Постановщик вечера, хореограф Никита Дмитриевский, использовал то обстоятельство, что балеты при дворе Людовика давались во время карнавала, а карнавал подразумевал любые метаморфозы, вплоть до провокационных. Дмитриевский сделал балетно-карнавальные игры метафорой изменчивости искусства. А заодно получил приятную возможность облегчить свою роль балетного менеджера: бери любой номер и вставляй в концерт, рядом с прочими номерами какая-нибудь карнавальность да получится.
Вот, например, любовь.
На редкость многоликое чувство. Номер знаменитого хореографа Джона Ноймайера, поставленный в честь собрата по профессии, недавно умершего короля балета Мориса Бежара, объединил двух отличных артистов Гамбургского балета — танцующих мужчин в расстегнутых пальто на голых телах. Кто-то найдет в их объятиях мотивы мужской дружбы, а кто-то усмотрит страсть, как у ковбоев в фильме «Горбатая гора». Фрагменты балетов «Золушка» и «Красная Жизель» дали картинки разной гетеросексуальной любви: от платонической философской лирики в балете Алексея Ратманского до «секса с поножовщиной» у Бориса Эйфмана, поведавшего историю «Красной Жизели», балерины Ольги Спесивцевой — поруганной большевиками розы русского Императорского балета. А многочисленные безымянные персонажи, пластически-патетически озабоченные поисками пути (неважно — то ли внутрь своей психики, то ли наружу от личных неврозов)? Чем не парад самовлюбленных масок?

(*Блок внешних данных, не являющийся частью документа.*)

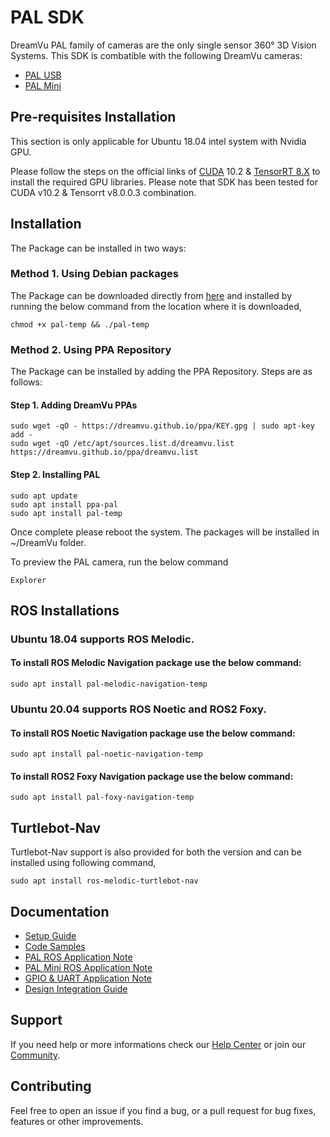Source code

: # PAL SDK
DreamVu PAL family of cameras are the only single sensor 360° 3D Vision Systems. This SDK is combatible with the following DreamVu cameras:
- [PAL USB](https://dreamvu.com/pal-usb/)
- [PAL Mini](https://dreamvu.com/pal-mini/)

## Pre-requisites Installation
 This section is only applicable for Ubuntu 18.04 intel system with Nvidia GPU.
 
 Please follow the steps on the official links of [CUDA](https://developer.nvidia.com/cuda-10.2-download-archive?target_os=Linux&target_arch=x86_64&target_distro=Ubuntu&target_version=1804&target_type=deblocal) 10.2 & [TensorRT 8.X](https://developer.nvidia.com/nvidia-tensorrt-8x-download) to install the required GPU libraries. Please note that SDK has been tested for CUDA v10.2 & Tensorrt v8.0.0.3 combination. 

## Installation

The Package can be installed in two ways:

### Method 1. Using Debian packages

The Package can be downloaded directly from [here](https://github.com/DreamVu/ppa/blob/main/pal/pal-temp?raw=true) and installed by running the below command from the location where it is downloaded,

    chmod +x pal-temp && ./pal-temp

### Method 2. Using PPA Repository

The Package can be installed by adding the PPA Repository. Steps are as follows:

#### Step 1. Adding DreamVu PPAs
    sudo wget -qO - https://dreamvu.github.io/ppa/KEY.gpg | sudo apt-key add -
    sudo wget -qO /etc/apt/sources.list.d/dreamvu.list https://dreamvu.github.io/ppa/dreamvu.list
    
#### Step 2. Installing PAL 
    sudo apt update
    sudo apt install ppa-pal
    sudo apt install pal-temp


Once complete please reboot the system. The packages will be installed in \~/DreamVu folder. 

To preview the PAL camera, run the below command 
 
    Explorer
    
## ROS Installations

### Ubuntu 18.04 supports ROS Melodic. 

#### To install ROS Melodic Navigation package use the below command:

    sudo apt install pal-melodic-navigation-temp
    
### Ubuntu 20.04 supports ROS Noetic and ROS2 Foxy.

#### To install ROS Noetic Navigation package use the below command:

    sudo apt install pal-noetic-navigation-temp

#### To install ROS2 Foxy Navigation package use the below command:

    sudo apt install pal-foxy-navigation-temp
    
## Turtlebot-Nav
  
Turtlebot-Nav support is also provided for both the version and can be installed using following command,

    sudo apt install ros-melodic-turtlebot-nav    
      

## Documentation 
- [Setup Guide](https://docs.google.com/document/d/e/2PACX-1vSM_AQwWX1f3KgIoGIwkT_xsTBEleebKtY8i6gTaxIulw3gR0u_-wLhkp5Qxe2Janj6MUMx-rZxQf9-/pub)
- [Code Samples](https://docs.google.com/document/d/e/2PACX-1vTXnJwI1fN3Wh3HFpQNjwB-D29oUors_tbn9dFaQ-kKOT7m0S45OQTIK4eIkPt5gQFghnBCtNXx9hFw/pub)
- [PAL ROS Application Note](https://docs.google.com/document/d/e/2PACX-1vRrbqXkhQ5cnHNl_Idakk5dnGZ90bDOQk1Be2Jc-jlVJyCgOJZfUgyNGaco9sPDilcSS8gjk1wnR_dq/pub)
- [PAL Mini ROS Application Note](https://docs.google.com/document/d/e/2PACX-1vS8XpaUZAu6q5TRsJzVaWwDdjwRKgArtJ4zVdHj6nsrHrvVfGSlu3hm9ecHhCMaBqLlIYdlguVTJJH-/pub)
- [GPIO & UART Application Note](https://docs.google.com/document/d/e/2PACX-1vTN9U7ZocPkSLjN90oEgiOtFgr4e81qbgLsfpibcUGtQnvx3zpwMETmWvJ4BujKfcuOYSs_Yh95_4fm/pub)
- [Design Integration Guide](https://docs.google.com/document/d/e/2PACX-1vTzozqh7LtwgcBRXhxrZCy6jdk5TG6VzUCgNuZqZzNg5orSkilWFPm9WlGZ7PaZNOsGiVRC8i_-cXle/pub)

## Support 
If you need help or more informations check our [Help Center](https://support.dreamvu.com/portal/en/home) or join our [Community](https://support.dreamvu.com/portal/en/community/dreamvu-inc). 

## Contributing
Feel free to open an issue if you find a bug, or a pull request for bug fixes, features or other improvements.
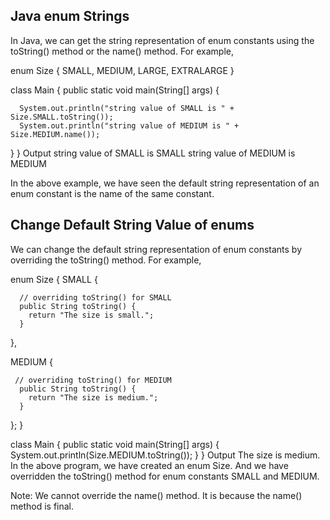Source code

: ## Java enum Strings
   In Java, we can get the string representation of enum constants using the toString() method or the name() method. 
   For example,

enum Size {
SMALL, MEDIUM, LARGE, EXTRALARGE
}

class Main {
public static void main(String[] args) {

      System.out.println("string value of SMALL is " + Size.SMALL.toString());
      System.out.println("string value of MEDIUM is " + Size.MEDIUM.name());

}
}
Output
string value of SMALL is SMALL
string value of MEDIUM is MEDIUM

In the above example, we have seen the default string representation of an enum constant is the name of the same constant.

## Change Default String Value of enums
   We can change the default string representation of enum constants by overriding the toString() method. For example,

enum Size {
SMALL {

      // overriding toString() for SMALL
      public String toString() {
        return "The size is small.";
      }
},

MEDIUM {

     // overriding toString() for MEDIUM
      public String toString() {
        return "The size is medium.";
      }
};
}

class Main {
public static void main(String[] args) {
System.out.println(Size.MEDIUM.toString());
}
}
Output
The size is medium.
In the above program, we have created an enum Size. And we have overridden the toString() method for enum constants 
SMALL and MEDIUM.

Note: We cannot override the name() method. It is because the name() method is final.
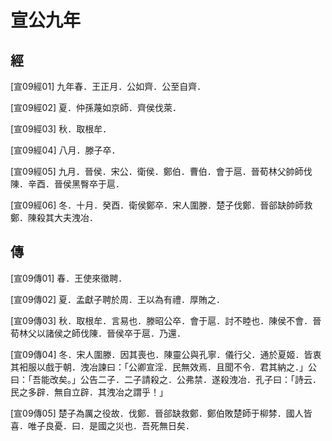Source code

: # 宣公九年

## 經 <a name="07Xuan09Jing"></a>

<a name="07Xuan09Jing01">[宣09經01]</a> 九年春．王正月．公如齊．公至自齊．

<a name="07Xuan09Jing02">[宣09經02]</a> 夏．仲孫蔑如京師．齊侯伐萊．

<a name="07Xuan09Jing03">[宣09經03]</a> 秋．取根牟．

<a name="07Xuan09Jing04">[宣09經04]</a> 八月．滕子卒．

<a name="07Xuan09Jing05">[宣09經05]</a> 九月．晉侯．宋公．衛侯．鄭伯．曹伯．會于扈．晉荀林父帥師伐陳．辛酉．晉侯黑臀卒于扈．

<a name="07Xuan09Jing06">[宣09經06]</a> 冬．十月．癸酉．衛侯鄭卒．宋人圍滕．楚子伐鄭．晉郤缺帥師救鄭．陳殺其大夫洩冶．

## 傳 <a name="07Xuan09Zhuan"></a>

<a name="07Xuan09Zhuan01">[宣09傳01]</a> 春．王使來徵聘．

<a name="07Xuan09Zhuan02">[宣09傳02]</a> 夏．孟獻子聘於周．王以為有禮．厚賄之．

<a name="07Xuan09Zhuan03">[宣09傳03]</a> 秋．取根牟．言易也．滕昭公卒．會于扈．討不睦也．陳侯不會．晉荀林父以諸侯之師伐陳．晉侯卒于扈．乃還．

<a name="07Xuan09Zhuan04">[宣09傳04]</a> 冬．宋人圍滕．因其喪也．陳靈公與孔寧．儀行父．通於夏姬．皆衷其衵服以戲于朝．洩冶諫曰：「公卿宣淫．民無效焉．且聞不令．君其納之．」公曰：「吾能改矣。」公告二子．二子請殺之．公弗禁．遂殺洩冶．孔子曰：「詩云．民之多辟．無自立辟．其洩冶之謂乎！」

<a name="07Xuan09Zhuan05">[宣09傳05]</a> 楚子為厲之役故．伐鄭．晉郤缺救鄭．鄭伯敗楚師于柳棼．國人皆喜．唯子良憂．曰．是國之災也．吾死無日矣．


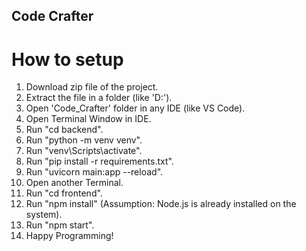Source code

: ## Code Crafter

# How to setup

1. Download zip file of the project.
2. Extract the file in a folder (like 'D:\').
3. Open 'Code_Crafter' folder in any IDE (like VS Code).
4. Open Terminal Window in IDE.
5. Run "cd backend".
6. Run "python -m venv venv".
7. Run "venv\Scripts\activate".
8. Run "pip install -r requirements.txt".
9. Run "uvicorn main:app --reload".
10. Open another Terminal.
11. Run "cd frontend".
12. Run "npm install" (Assumption: Node.js is already installed on the system).
13. Run "npm start".
14. Happy Programming!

Подобные танцы в постановке Дмитриевского, числом четыре, впечатлили мало: они обильны движениями, но скудны пластическим смыслом. Лишь театрального дыма, выползающего из-за кулис, было хоть отбавляй. Гораздо больше захватил фрагмент из балета Уильяма Форсайта «Посередине, немного на возвышении». Который раз его смотришь и всегда восхищаешься, потому что автор – еще один балетный король, властелин современной европейской хореографии. Головокружительная скорость и телесные зигзаги балета (впрочем, не проявленные на этот раз солистами Мариинского театра) заставляют задуматься: что делать хореографам после Форсайта, если он довел темпоритмические возможности артистов почти до предела? Как будто великий Уильям, сам того не желая, творчески «озвучил» принцип, сформулированный одним из потомков Короля-солнца: после нас хоть потоп.